Start of RECORDED INFORMATION

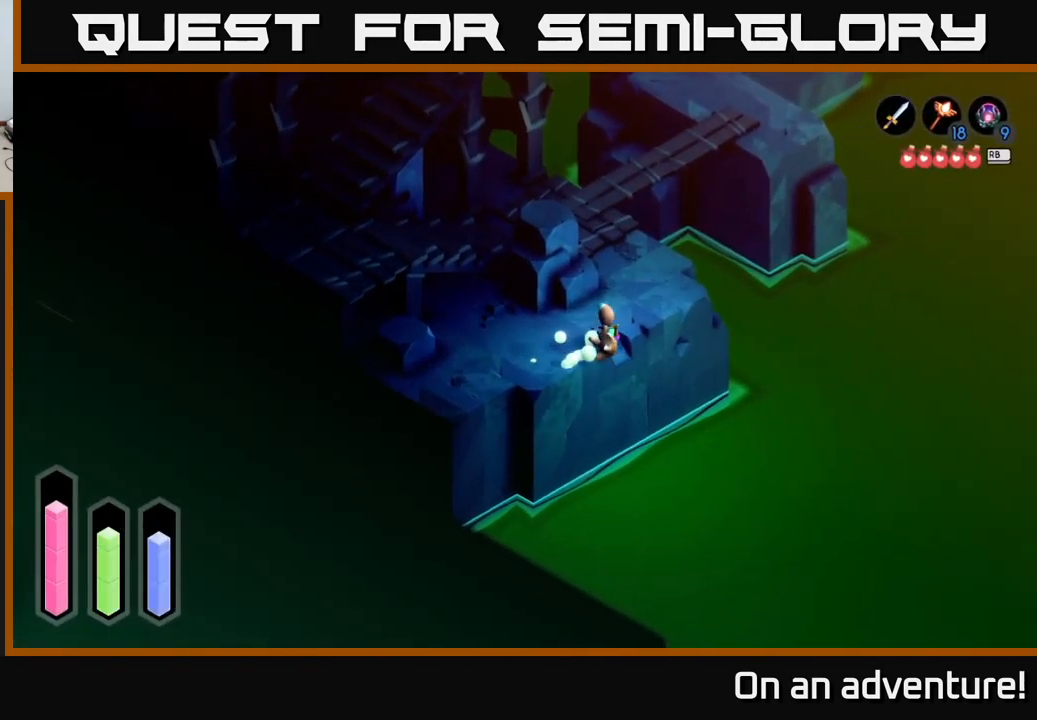
{"buttons": ["A"], "left_stick": "up", "right_stick": "center", "events": []}
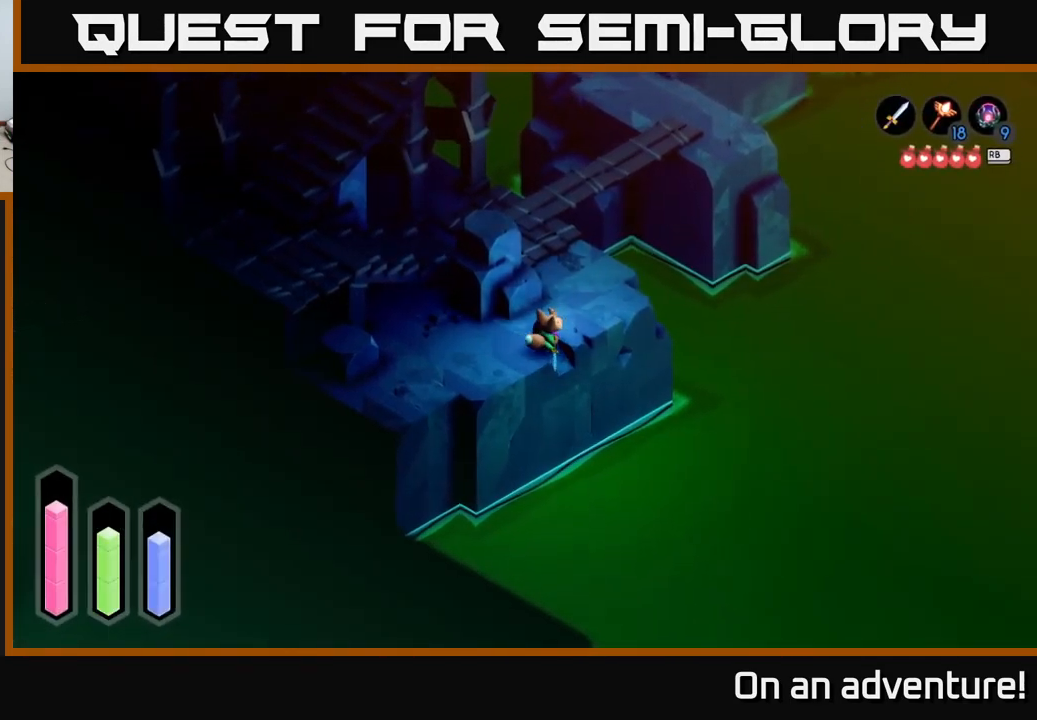
{"buttons": ["A"], "left_stick": "up", "right_stick": "center", "events": []}
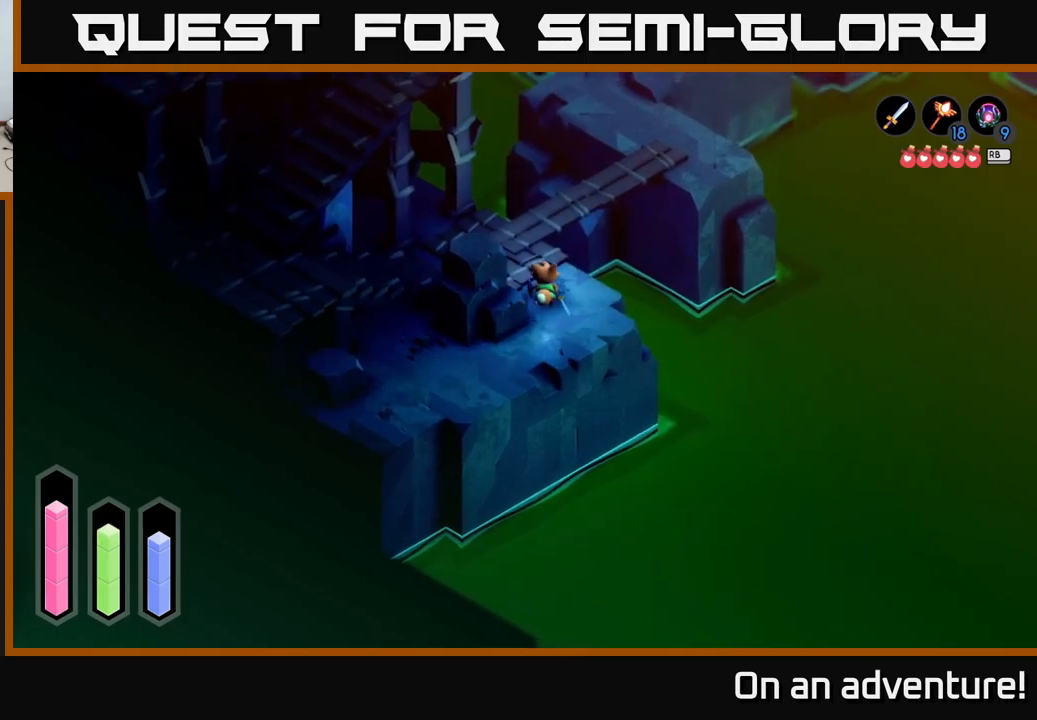
{"buttons": ["A"], "left_stick": "down-left", "right_stick": "center", "events": [[250, "left_stick", "left"], [367, "left_stick", "down-left"]]}
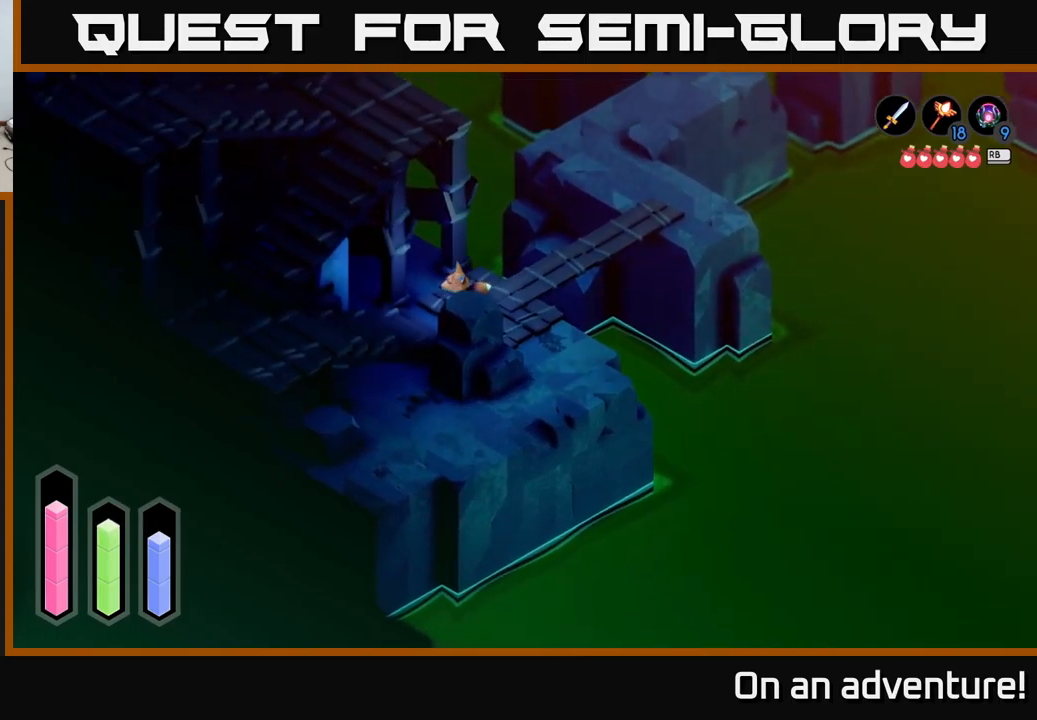
{"buttons": ["A"], "left_stick": "down-left", "right_stick": "center", "events": []}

End of RECORDED INFORMATION

EXERCISE PROMPT: Please print all the data above word for word. Pictures should not appear in the copy.

TASK OUTPUT:
{"buttons": ["A"], "left_stick": "up", "right_stick": "center", "events": []}
{"buttons": ["A"], "left_stick": "up", "right_stick": "center", "events": []}
{"buttons": ["A"], "left_stick": "down-left", "right_stick": "center", "events": [[250, "left_stick", "left"], [367, "left_stick", "down-left"]]}
{"buttons": ["A"], "left_stick": "down-left", "right_stick": "center", "events": []}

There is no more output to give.